The aim of fasting is to get spiritual happiness besides material welfare and to explore a true sense of happiness within us. This month is a blessed month and gives us a message to be pious to to get closer to Allah.
In the Quran, Allah says:
O ye who believe! Fasting is prescribed for you, even as it was prescribed for those before you that ye may ward off (evil) (2:183).
Fasting is an action, which, we are told, will act as a shield for us when we most need it.
Allah’s Apostle said,
“Fasting is a shield or protection from the fire and from committing sins” (Bukhari).
Ramadan is the month, when all the Muslims should have to pay their yearly Zakat from whatever he/she has earned. Paying Zakat is obligatory in Islam and every one has to follow its procedure strictly. Care for the poor relatives, neighbors and other deprived people is also ordained upon the Muslims in the form of Zakat. A small portion of wealth, left accumulated in the previous year, is to be distributed among the deserving people, thus creating a sense of gratitude among the rich towards the Almighty and at the same time a sense of fulfillment among the under-privileged towards the Almighty, as well as a sense of brotherhood towards the giver of the charity.

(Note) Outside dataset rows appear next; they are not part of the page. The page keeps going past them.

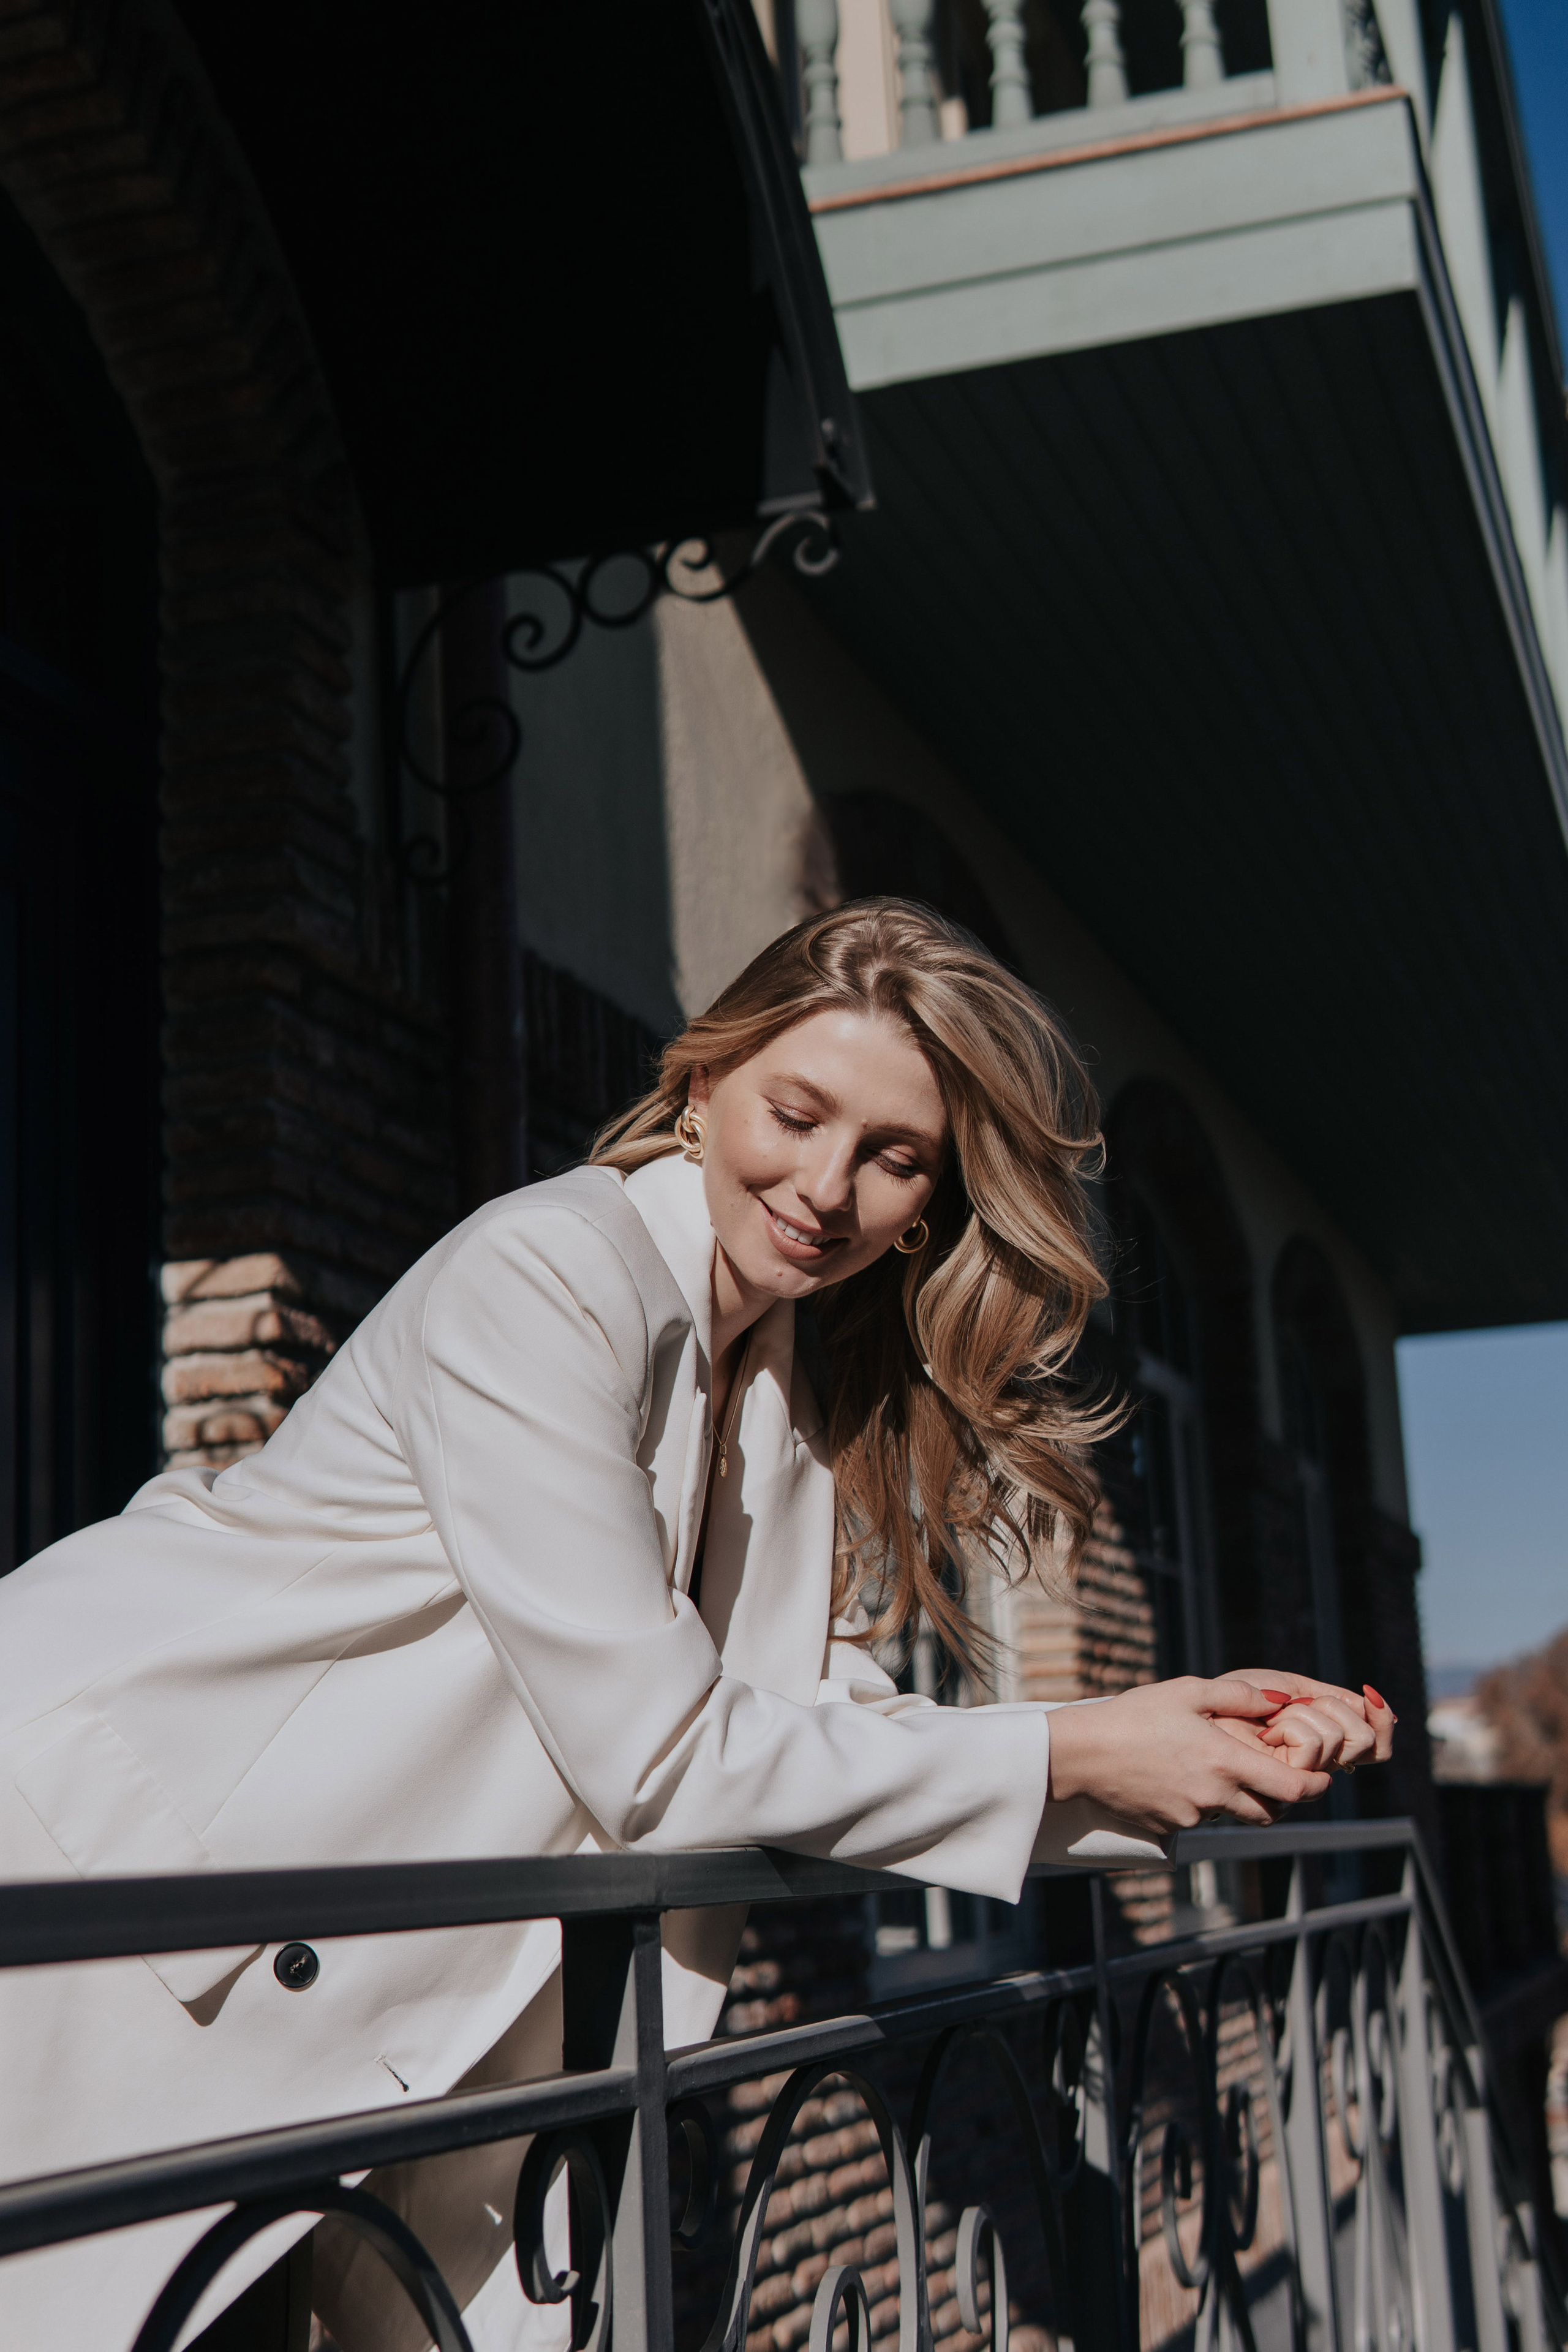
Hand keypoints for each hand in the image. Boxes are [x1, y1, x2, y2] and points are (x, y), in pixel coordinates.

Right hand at [1046, 1677, 1332, 1834]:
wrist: (1082, 1753)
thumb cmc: (1134, 1714)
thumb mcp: (1188, 1691)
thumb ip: (1238, 1695)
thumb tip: (1280, 1701)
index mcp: (1224, 1761)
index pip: (1291, 1788)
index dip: (1315, 1786)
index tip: (1322, 1779)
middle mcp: (1214, 1796)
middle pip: (1270, 1811)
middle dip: (1281, 1798)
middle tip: (1277, 1776)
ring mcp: (1192, 1816)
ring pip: (1233, 1815)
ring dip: (1239, 1798)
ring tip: (1218, 1770)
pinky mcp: (1170, 1828)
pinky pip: (1199, 1819)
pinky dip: (1202, 1802)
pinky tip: (1179, 1776)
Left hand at [1221, 1671, 1395, 1773]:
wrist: (1201, 1710)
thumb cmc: (1238, 1698)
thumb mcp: (1291, 1687)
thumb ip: (1333, 1698)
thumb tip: (1378, 1707)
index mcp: (1327, 1740)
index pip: (1378, 1745)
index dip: (1383, 1721)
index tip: (1369, 1695)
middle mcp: (1321, 1763)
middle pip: (1365, 1742)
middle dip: (1335, 1708)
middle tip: (1297, 1704)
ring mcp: (1305, 1774)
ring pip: (1341, 1742)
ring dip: (1308, 1715)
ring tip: (1275, 1718)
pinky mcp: (1286, 1781)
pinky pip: (1314, 1748)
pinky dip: (1294, 1726)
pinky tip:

Allah’s Messenger, peace and blessings be upon him, said,
“There is Zakat applicable to everything, and the Zakat of the body is fasting” (Tirmidhi).
Fasting also fill in Muslims, the spirit of charity. Abstaining from food and drink gives a firsthand experience to the more privileged as to what the less fortunate may have to endure the year around. Hence, it encourages us to donate more to charity and to give out of the wealth to those who cannot afford the same luxuries that they do.
Hazrat Muhammad (PBUH) said,
“He who gives one who has been fasting something with which to break his fast, or who equips a fighter, will have a reward equivalent to his” (Tirmidhi).